Bigger Checks, Harder Questions
For MSSPs and MSPs, the challenge is being able to meet the demands of these smaller businesses, Winston said. Those who do have a significant opportunity. Organizations’ security budgets are growing, and a growing percentage will go to security services providers, but there’s a caveat.
SMBs are not “just writing bigger checks; they're asking harder questions about what they're getting for their money,” Winston said. “MSPs who can answer that clearly – who can walk a customer through exactly what threats were stopped and what risk was reduced – are having no trouble growing. Those who can't are feeling real pressure, even as budgets increase.”

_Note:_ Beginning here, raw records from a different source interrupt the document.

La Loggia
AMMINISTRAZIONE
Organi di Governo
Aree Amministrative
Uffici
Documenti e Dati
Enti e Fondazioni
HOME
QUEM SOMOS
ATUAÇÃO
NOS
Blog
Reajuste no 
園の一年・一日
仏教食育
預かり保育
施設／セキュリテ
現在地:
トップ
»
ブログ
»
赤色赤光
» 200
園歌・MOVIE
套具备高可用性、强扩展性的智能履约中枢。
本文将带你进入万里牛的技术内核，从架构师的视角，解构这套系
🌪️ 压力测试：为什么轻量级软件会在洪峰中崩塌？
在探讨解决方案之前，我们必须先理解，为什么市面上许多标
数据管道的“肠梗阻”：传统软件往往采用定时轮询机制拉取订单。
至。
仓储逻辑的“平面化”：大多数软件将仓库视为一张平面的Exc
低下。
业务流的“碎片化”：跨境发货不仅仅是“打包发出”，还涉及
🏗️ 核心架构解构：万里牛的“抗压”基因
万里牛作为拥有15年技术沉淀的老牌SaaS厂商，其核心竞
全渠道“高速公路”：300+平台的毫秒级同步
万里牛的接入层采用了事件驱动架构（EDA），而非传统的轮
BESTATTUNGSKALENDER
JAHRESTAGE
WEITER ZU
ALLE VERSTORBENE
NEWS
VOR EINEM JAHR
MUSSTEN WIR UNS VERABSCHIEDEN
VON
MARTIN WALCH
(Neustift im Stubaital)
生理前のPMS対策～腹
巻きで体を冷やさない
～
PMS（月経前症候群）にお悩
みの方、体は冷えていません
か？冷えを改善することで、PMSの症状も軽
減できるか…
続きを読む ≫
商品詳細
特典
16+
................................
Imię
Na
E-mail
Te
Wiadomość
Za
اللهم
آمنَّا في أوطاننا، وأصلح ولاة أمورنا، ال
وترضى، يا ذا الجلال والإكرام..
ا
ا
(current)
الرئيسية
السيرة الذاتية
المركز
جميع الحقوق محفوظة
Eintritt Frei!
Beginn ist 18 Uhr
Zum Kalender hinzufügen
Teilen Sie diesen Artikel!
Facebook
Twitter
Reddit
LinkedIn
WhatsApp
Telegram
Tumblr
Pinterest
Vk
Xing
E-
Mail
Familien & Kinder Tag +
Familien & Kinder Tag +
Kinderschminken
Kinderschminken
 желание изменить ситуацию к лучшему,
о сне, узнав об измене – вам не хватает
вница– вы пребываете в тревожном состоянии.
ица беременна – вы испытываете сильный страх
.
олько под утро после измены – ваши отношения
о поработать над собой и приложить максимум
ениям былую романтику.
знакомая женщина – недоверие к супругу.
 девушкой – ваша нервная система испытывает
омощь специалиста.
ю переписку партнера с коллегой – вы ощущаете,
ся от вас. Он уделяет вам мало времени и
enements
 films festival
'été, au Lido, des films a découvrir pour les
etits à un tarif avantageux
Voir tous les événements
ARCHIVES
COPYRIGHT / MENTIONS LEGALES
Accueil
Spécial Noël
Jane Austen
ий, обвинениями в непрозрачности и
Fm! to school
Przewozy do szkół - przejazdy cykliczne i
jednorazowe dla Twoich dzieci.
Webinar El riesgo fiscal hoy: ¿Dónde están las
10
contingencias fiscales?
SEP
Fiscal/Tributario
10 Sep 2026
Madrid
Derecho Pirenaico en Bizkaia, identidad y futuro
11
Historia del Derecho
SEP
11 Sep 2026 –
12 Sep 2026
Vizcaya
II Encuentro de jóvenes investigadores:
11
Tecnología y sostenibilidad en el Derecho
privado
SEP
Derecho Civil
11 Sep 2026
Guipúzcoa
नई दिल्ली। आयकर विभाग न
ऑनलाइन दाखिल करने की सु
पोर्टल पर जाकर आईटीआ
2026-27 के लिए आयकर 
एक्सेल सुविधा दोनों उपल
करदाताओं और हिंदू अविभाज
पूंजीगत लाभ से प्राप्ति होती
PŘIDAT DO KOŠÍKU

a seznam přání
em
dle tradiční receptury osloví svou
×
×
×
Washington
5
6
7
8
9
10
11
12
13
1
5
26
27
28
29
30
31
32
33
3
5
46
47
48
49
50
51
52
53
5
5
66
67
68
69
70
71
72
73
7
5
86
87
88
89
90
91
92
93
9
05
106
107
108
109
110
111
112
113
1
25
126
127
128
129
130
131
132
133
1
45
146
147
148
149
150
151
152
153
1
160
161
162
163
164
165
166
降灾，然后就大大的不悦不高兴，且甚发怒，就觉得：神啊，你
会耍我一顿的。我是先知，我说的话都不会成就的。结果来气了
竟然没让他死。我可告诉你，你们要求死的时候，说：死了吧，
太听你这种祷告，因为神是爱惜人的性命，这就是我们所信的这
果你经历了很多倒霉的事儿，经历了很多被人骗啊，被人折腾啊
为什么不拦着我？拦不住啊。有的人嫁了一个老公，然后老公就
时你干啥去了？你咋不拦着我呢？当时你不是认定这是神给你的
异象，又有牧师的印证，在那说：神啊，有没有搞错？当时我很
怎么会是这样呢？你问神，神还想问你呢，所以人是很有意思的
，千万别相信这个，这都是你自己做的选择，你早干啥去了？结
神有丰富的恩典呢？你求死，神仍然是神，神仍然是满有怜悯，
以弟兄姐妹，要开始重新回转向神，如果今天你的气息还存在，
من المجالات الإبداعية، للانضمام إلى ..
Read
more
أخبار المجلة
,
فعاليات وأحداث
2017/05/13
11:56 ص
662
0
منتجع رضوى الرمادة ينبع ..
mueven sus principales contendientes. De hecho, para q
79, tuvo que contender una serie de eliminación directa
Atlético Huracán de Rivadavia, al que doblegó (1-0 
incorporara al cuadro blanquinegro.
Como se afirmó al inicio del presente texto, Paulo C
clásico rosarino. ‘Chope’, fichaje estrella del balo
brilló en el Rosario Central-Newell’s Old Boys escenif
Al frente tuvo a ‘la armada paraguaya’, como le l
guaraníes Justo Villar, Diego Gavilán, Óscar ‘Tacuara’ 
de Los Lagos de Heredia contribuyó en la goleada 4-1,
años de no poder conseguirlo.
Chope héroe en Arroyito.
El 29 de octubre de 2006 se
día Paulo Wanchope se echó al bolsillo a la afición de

Service providers need to be proactive. The MSSPs and MSPs that are thriving are building the capabilities they need now, while those struggling treated AI as a future consideration rather than an in-the-moment requirement, he said.
The Need for Speed
“Speed is also something we can't stress enough,” Winston said. “When an incident happens, every minute matters to the customer, and MSPs who can't demonstrate a fast, decisive response are vulnerable. The switching risk [of moving from one MSP to another] is very real. We see it. Customers have more options than ever and less patience for providers who aren't evolving with them.”
In her blog post, Hillstrom put an emphasis on the need for MSSPs and MSPs to understand that organizations are prepared to switch providers if they feel it’s necessary. More than half of those surveyed in the report said they expect to change cybersecurity providers within the next three years.
The Risk of Switching
“This underscores an important industry reality: customer loyalty cannot be assumed,” she wrote. “MSPs that combine strong security outcomes with transparency, responsiveness, and strategic engagement will be better positioned to retain customers in an increasingly competitive market.”
Hillstrom also stressed the need to reduce the complexity of the security environments of their clients, who are demanding unified platforms that consolidate tools, improve visibility, and simplify operations. It’s another opportunity for MSSPs that can move clients from disconnected point solutions to integrated ecosystems.
“Customers are rethinking what they need from providers, how they measure value, and who they trust to help them navigate growing cyber risk,” she wrote. “For MSPs, this is more than a technology shift. It is a business evolution. The providers that embrace strategic advisory roles, invest in advanced security capabilities, improve customer experience, and focus on measurable outcomes will be best positioned to lead the next era of managed cybersecurity.”